Voedselfraude voorkomen
Van der Moolen heeft vier tips om het risico op voedselfraude te verkleinen. De eerste betreft het vergroten van de kennis over voedselfraude. “Daarmee wordt het bewustzijn vergroot van wat er kan gebeuren en hoe fraudeurs te werk gaan, bijvoorbeeld via online webinars, nieuwsbrieven of trainingen.
De tweede tip is het uitvoeren van een risicoanalyse. Zo’n analyse neemt grondstoffen onder de loep, en beoordeelt of er nieuwe risico’s zijn ontstaan. Wat weten we van het land van herkomst? Wat te doen als een grondstof niet meer voorradig blijkt te zijn? En bij het switchen van leverancier moeten er mogelijk ook andere beheersmaatregelen of beheersmaatregelen opnieuw geverifieerd worden.”
Het staven van de kwaliteit en herkomst die de leverancier belooft met audits en testen is de derde tip. “Waar haalt een leverancier zijn grondstoffen vandaan? Wat weet de leverancier van de keten: kent die het hele ketenproces, of is er alléén informatie van de directe leverancier? Welke beheersmaatregelen zijn er uitgevoerd?
Hoe langer de keten, hoe moeilijker is te traceren bij welke boer de grondstof vandaan komt. Dan is ook het risico op fraude groter. Daarom zijn er bij risicoproducten ook analyses uit te voeren die de geografische origine van een product kunnen vaststellen. Zo is te controleren of het land van origine overeenkomt met het land dat in de documenten van de leverancier staat.”

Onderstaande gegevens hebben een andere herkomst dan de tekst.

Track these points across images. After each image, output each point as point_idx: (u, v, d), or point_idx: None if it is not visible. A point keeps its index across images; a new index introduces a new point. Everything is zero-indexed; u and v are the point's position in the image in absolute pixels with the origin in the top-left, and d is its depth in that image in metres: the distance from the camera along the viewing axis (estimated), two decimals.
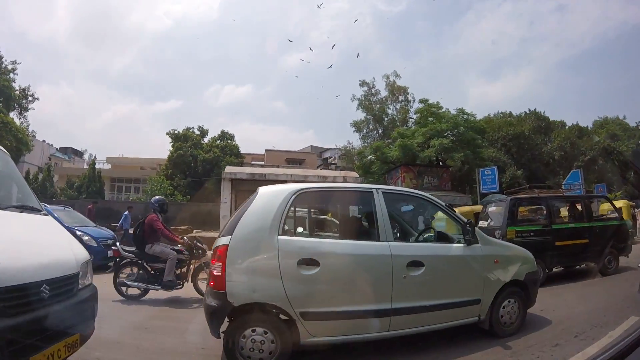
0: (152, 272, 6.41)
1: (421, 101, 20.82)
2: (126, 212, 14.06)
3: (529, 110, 33.07)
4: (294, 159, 34.22)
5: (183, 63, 69.83)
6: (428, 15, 67.14)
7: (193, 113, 66.58)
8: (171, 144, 30.82)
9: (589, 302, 5.88)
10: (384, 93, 39.28)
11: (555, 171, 29.87)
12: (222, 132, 31.29)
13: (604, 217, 9.67)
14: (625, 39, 59.43)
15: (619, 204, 17.45)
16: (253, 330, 3.29)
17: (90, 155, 44.70)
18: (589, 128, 38.55)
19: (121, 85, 64.43)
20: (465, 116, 20.86)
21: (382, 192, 3.96)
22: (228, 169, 18.87)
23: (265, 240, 3.41)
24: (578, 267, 8.41)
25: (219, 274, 3.32)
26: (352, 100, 36.36)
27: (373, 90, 39.65)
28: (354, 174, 18.55)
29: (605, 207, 13.22)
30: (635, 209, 18.76)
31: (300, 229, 5.35)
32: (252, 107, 69.51)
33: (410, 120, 37.77)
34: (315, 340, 3.39)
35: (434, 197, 4.50)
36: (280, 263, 3.34)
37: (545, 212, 8.19)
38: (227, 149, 29.98)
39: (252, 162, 35.76)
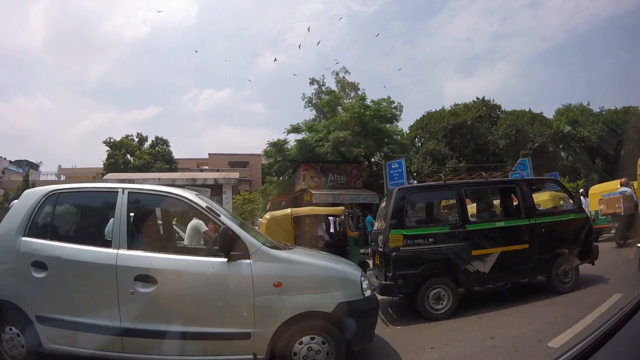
0: None
1: (327, 93, 19.41)
2: None
3: (477, 98, 31.20)
4: (237, 162, 33.16)
5: (161, 69, 69.69)
6: (402, 14, 66.89)
7: (172, 119, 65.96)
8: (107, 152, 30.33)
9: (493, 339, 4.09)
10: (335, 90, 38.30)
11: (503, 162, 27.99)
12: (157, 137, 30.69)
13: (555, 210, 7.40)
14: (596, 32, 58.89)
15: (543, 196, 14.70)
16: (9, 329, 3.37)
17: (59, 166, 44.79)
18: (553, 117, 36.56)
19: (98, 94, 64.30)
20: (372, 105, 19.40)
21: (128, 192, 3.59)
22: (107, 176, 18.06)
23: (11, 241, 3.45)
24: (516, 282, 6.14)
25: None
26: (303, 99, 35.21)
27: (323, 88, 38.59)
28: (234, 175, 17.39)
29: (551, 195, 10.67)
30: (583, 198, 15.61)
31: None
32: (232, 111, 68.87)
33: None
34: (56, 347, 3.28)
35: (197, 197, 3.67)
36: (19, 264, 3.38)
37: (456, 206, 5.90)
38: (158, 155, 29.23)
39: (198, 167, 35.00)
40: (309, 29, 64.44)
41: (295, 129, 18.86)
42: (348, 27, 64.95)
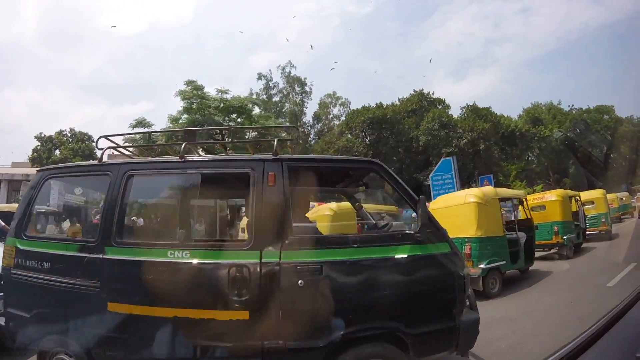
0: None
1: (188, 82, 17.74)
2: None
3: (415, 90, 27.90)
4: None
5: (155, 65, 70.44)
6: (395, 16, 67.66)
7: (164, 115, 66.56)
8: (36, 146, 30.97)
9: None
10: (282, 85, 37.06)
11: (428, 161, 24.43)
12: (80, 133, 30.75)
13: (358, 236, 3.35)
14: (587, 40, 62.59)
15: (594, 194, 13.68)
16: None
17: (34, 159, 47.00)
18: (519, 116, 32.17)
19: (90, 88, 65.32)
20: (222, 95, 17.59)
21: None
22: None
23: None
24: None
25: None
26: (251, 95, 34.26)
27: (271, 84, 37.29)
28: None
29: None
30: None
31: None
32: None
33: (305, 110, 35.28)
34: None
35: None
36: None
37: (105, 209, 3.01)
38: (79, 150, 29.24)
39: None
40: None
41: (139, 123, 17.37)
42: (342, 27, 63.72)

Tot slot is het verstandig om risico’s opnieuw te beoordelen. In bijzondere situaties, zoals de coronatijd, zijn frauderisico’s hoger. “Ik adviseer daarom om in bijzondere situaties opnieuw te beoordelen waar in de huidige situatie de risico’s liggen. Dat kan anders zijn dan voorheen. Bijvoorbeeld als producten worden ingekocht uit een land dat de grenzen had gesloten. Hoe kan die leverancier nog aan deze producten komen?” aldus Van der Moolen.
Opsporing
Het goede nieuws is dat veel soorten fraude zich laten opsporen aan de hand van analyses in het lab. Zo is het mogelijk om paardenvlees te detecteren of zelfs vast te stellen van welke individuele koe een biefstuk komt. Van der Moolen: “Ook van plantaardige producten, zoals specerijen en basmatirijst, kunnen wij beoordelen of deze zuiver zijn.
Verder testen we vaak de kwaliteit van koffie of de herkomst van extra vergine olijfolie. We analyseren dan of er geen zonnebloemolie met een kleurtje door de olijfolie is gemengd. We kunnen ook herleiden of kruiden daadwerkelijk uit Vietnam komen. Waanzinnig wat er allemaal mogelijk is!”
Al jarenlang begeleidt Eurofins diverse klanten bij het voorkomen van voedselfraude in de keten door middel van risicoanalyses en leveranciersaudits.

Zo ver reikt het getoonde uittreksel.